The Tal Law, named for observant Supreme Court Judge Tzvi Tal (ret.) who headed the committee that drafted the law, allows yeshiva students over the age of 22 to take a year off their studies in order to obtain professional training or work experience without being drafted.
After that year, they must commit to abbreviated army service, a full year of national service, or return to full-time Torah studies.
The law was passed by the Knesset in July 2002 and, in 2007, was extended by an additional five years. Until it became law, full time yeshiva students could not work at all without losing their exemption permanently, resulting in some older students working clandestinely to support growing families so as to avoid a long period of service when already a parent and impoverishing many of those who remained in yeshiva full time.
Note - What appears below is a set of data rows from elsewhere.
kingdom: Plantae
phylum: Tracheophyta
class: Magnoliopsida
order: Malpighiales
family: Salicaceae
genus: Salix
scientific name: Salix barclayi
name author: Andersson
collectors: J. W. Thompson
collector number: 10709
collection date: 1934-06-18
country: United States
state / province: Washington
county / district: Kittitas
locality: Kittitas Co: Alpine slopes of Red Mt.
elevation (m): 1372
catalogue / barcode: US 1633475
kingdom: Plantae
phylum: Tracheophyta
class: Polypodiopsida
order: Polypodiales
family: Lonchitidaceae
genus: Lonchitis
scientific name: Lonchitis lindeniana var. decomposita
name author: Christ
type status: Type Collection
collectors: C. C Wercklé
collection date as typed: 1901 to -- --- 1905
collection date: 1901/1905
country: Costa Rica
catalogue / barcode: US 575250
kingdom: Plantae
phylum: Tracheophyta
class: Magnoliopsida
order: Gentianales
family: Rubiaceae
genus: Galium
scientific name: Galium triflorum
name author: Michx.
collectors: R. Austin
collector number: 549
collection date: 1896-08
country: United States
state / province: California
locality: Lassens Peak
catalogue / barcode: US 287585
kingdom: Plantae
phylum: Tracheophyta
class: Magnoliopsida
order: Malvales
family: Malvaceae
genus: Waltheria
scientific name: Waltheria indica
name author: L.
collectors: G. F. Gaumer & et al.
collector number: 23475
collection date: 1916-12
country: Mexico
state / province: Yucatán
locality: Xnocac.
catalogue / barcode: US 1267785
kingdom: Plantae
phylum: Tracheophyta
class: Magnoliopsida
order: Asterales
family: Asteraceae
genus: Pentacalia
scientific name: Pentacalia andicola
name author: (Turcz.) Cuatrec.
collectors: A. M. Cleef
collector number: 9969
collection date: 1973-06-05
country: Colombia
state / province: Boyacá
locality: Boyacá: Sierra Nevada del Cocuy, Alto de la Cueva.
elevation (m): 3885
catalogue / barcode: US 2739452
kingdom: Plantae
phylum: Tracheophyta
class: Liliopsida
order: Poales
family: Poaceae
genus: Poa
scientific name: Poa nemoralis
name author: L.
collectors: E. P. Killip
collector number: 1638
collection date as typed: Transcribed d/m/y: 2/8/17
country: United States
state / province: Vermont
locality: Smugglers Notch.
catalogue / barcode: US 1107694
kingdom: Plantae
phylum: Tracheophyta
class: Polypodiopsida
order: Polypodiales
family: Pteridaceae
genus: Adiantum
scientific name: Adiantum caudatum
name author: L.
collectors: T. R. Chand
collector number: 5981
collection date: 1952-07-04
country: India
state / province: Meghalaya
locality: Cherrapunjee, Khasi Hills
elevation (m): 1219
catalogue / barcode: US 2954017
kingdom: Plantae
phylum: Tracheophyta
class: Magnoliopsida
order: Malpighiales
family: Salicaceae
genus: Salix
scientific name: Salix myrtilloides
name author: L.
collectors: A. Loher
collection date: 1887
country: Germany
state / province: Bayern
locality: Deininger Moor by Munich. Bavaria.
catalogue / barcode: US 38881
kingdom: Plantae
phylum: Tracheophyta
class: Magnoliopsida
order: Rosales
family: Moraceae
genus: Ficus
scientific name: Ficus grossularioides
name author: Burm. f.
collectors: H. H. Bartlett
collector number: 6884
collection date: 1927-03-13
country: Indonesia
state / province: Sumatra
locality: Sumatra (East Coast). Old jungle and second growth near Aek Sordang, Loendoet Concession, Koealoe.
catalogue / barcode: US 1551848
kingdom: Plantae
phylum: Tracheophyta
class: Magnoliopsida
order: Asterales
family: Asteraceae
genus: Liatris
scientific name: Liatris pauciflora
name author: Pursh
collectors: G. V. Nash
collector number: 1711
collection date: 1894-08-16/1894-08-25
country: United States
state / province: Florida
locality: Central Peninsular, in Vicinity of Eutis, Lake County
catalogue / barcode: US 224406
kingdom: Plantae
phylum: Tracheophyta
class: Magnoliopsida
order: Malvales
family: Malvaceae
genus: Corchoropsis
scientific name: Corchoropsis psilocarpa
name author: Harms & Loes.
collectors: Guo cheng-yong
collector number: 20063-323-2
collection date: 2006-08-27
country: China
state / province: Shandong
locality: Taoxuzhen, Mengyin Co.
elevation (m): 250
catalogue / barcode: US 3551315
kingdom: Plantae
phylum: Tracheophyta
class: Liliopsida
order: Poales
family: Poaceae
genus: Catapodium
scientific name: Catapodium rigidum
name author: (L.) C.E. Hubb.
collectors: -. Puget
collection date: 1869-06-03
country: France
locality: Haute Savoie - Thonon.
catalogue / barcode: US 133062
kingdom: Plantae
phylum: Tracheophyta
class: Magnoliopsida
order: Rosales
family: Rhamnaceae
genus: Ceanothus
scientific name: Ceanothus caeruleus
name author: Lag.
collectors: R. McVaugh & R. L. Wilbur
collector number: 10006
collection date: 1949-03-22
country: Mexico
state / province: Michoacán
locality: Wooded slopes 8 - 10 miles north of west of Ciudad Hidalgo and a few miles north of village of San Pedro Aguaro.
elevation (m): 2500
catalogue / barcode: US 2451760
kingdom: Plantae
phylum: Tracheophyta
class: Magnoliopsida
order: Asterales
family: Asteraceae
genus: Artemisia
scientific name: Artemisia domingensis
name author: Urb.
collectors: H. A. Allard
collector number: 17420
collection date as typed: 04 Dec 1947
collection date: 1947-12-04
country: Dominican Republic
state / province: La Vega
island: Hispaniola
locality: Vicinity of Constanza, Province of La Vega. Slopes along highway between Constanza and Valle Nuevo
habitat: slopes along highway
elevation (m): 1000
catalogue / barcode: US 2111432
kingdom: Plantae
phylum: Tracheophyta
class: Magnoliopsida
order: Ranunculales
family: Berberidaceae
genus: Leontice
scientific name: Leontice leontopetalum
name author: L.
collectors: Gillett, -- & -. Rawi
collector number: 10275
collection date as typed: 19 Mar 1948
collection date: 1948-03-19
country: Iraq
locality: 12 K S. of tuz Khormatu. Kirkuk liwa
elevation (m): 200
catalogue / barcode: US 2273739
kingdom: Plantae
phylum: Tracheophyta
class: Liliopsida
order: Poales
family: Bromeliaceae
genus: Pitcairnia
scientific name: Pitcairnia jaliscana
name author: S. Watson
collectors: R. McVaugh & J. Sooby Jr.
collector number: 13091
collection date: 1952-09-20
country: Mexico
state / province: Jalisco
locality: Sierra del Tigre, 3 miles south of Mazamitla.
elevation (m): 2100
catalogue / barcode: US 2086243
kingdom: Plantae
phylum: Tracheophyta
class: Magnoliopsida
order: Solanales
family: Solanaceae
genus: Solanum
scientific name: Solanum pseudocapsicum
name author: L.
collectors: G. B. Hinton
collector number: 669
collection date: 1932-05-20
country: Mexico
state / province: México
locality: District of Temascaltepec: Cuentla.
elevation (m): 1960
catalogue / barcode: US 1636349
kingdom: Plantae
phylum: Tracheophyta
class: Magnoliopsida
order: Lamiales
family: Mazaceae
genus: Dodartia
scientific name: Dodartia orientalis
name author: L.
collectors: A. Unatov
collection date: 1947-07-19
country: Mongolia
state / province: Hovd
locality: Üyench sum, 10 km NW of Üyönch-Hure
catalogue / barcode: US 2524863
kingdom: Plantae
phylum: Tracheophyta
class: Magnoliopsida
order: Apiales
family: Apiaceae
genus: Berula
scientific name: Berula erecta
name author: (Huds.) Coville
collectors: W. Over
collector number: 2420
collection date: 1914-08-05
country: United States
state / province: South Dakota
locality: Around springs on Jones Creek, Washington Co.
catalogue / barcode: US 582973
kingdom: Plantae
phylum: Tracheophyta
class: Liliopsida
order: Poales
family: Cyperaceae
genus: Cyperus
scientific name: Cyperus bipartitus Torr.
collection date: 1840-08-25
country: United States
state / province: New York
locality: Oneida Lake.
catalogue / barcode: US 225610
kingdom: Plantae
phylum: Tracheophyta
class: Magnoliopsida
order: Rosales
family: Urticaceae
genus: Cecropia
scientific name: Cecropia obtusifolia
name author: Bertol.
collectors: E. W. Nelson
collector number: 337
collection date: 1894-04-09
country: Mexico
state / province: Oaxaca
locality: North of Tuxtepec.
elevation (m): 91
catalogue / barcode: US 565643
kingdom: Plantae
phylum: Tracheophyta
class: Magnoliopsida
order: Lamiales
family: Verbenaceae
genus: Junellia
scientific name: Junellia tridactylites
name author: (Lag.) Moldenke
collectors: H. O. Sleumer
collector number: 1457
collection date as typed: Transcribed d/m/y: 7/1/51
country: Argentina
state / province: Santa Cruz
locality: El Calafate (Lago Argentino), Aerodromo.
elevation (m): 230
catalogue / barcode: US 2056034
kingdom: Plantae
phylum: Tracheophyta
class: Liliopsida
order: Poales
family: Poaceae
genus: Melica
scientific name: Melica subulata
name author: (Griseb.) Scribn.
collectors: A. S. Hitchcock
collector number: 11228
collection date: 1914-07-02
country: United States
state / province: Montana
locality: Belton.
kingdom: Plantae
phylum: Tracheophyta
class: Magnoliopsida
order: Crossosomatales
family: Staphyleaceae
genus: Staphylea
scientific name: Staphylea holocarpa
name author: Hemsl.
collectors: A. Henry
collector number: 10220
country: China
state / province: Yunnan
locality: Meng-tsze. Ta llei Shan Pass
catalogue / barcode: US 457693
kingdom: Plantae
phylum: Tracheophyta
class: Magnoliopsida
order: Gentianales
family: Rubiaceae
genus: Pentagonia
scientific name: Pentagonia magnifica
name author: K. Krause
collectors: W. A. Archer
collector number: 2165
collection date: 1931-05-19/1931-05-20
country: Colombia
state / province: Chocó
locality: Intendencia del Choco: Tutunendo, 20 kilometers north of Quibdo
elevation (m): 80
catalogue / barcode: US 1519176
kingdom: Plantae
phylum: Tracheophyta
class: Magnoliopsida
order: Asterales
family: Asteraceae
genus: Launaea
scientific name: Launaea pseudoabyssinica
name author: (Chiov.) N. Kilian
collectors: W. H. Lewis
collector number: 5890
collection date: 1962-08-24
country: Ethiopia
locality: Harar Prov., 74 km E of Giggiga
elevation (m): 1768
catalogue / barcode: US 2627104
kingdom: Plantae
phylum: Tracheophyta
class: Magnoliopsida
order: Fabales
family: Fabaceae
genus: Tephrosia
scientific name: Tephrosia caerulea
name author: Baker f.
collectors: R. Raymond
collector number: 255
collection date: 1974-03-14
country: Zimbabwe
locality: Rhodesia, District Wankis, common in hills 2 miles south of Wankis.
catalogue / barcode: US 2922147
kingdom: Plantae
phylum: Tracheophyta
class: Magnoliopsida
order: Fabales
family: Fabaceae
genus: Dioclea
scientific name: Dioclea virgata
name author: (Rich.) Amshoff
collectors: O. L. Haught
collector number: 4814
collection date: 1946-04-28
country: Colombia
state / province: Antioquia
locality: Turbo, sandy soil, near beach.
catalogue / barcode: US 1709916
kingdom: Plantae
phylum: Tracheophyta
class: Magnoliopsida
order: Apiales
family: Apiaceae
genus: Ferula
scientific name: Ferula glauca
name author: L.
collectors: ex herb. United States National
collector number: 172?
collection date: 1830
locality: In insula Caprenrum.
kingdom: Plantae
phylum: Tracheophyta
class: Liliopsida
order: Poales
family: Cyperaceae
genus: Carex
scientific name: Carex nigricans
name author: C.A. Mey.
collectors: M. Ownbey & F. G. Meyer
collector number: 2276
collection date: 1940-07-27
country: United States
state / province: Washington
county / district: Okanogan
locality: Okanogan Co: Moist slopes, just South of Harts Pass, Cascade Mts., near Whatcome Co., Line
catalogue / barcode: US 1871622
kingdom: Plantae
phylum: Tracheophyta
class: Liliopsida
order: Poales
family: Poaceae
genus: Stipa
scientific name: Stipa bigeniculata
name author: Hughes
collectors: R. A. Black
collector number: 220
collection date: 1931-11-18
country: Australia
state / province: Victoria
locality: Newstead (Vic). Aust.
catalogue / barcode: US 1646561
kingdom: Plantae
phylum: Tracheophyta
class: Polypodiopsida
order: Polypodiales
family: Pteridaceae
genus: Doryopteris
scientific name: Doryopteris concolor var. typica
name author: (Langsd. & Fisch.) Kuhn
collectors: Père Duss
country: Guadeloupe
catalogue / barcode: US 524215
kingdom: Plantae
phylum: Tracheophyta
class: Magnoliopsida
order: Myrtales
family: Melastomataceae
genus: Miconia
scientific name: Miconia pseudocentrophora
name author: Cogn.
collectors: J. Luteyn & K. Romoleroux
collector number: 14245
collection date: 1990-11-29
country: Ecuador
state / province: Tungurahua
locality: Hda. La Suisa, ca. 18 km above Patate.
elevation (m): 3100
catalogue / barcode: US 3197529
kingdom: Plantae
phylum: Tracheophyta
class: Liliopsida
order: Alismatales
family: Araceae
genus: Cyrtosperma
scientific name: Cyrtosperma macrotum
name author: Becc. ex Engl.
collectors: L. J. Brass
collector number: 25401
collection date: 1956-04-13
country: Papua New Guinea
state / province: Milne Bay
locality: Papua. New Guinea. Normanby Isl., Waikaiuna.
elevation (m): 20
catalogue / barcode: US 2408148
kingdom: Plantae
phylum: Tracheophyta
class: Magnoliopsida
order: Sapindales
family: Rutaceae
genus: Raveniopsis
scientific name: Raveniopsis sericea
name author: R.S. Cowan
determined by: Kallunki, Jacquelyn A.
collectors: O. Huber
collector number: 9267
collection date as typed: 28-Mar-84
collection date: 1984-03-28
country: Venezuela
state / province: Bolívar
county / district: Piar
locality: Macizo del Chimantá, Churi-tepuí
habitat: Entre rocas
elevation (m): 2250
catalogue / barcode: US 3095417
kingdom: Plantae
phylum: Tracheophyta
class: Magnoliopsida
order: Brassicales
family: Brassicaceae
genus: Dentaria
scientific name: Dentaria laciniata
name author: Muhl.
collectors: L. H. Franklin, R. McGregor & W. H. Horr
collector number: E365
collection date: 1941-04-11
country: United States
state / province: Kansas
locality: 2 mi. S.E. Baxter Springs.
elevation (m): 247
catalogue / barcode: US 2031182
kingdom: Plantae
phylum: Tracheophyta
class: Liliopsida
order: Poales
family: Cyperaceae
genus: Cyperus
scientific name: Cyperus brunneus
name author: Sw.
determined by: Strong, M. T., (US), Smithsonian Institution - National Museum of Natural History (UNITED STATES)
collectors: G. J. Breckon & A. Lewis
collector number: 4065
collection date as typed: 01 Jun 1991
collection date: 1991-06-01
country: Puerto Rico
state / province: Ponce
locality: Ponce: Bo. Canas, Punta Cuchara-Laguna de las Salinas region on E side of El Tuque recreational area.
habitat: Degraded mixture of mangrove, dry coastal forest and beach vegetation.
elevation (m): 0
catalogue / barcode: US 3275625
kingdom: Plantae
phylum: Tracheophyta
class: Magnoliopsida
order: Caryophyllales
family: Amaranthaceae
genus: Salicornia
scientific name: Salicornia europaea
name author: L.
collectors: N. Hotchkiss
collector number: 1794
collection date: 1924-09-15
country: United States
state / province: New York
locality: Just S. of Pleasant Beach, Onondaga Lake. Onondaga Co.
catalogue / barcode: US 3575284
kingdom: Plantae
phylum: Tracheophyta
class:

The law was drafted to encourage them to join the work force as well as fulfill army duty.
Critics of Netanyahu, who heads a coalition that includes both Haredi parties and secular nationalist parties who oppose the Tal Law, say he has passed the issue to the Knesset in order to divest himself of a political hot potato.
Netanyahu's pledge to deliver an alternative to the Tal Law came hours after Foreign Minister Avigdor Lieberman announced his Yisrael Bateinu party would vote en bloc against the Tal Law. Yisrael Bateinu has been joined by the Jewish Home, which MK Zevulun Orlev says will also vote against the law.
Should the Tal Law be struck down it is possible the Hareidi parties in Netanyahu's government would chose to bring down the government and force new elections.
Observers say Netanyahu is trying to buy time and hold his government together as his Likud party - riding high in the national polls - heads for primaries.
Critics of the push to annul the Tal Law note the IDF does not have a sufficiently robust program in place to integrate large numbers of hareidi men at one time. Such a framework - like the Hesder programs for religious Zionist men or brigades such as the Nahal Hareidi and religious vocational IDF programs such as Shachar Kachol- would have to be created before large numbers of hareidi men could successfully enter the IDF.
Due to the extant framework for religious Zionist men, youth from those communities now enlist at a higher per capita rate than other segments of the population and are swelling the IDF officer corps. Last year it was reported roughly half of the IDF junior officer corps were religious.
Those who support renewing the Tal Law for the present point to a growing trend of IDF service among hareidi men that signals a slow, but steady, shift towards engagement with Israeli's defense and their own economic needs.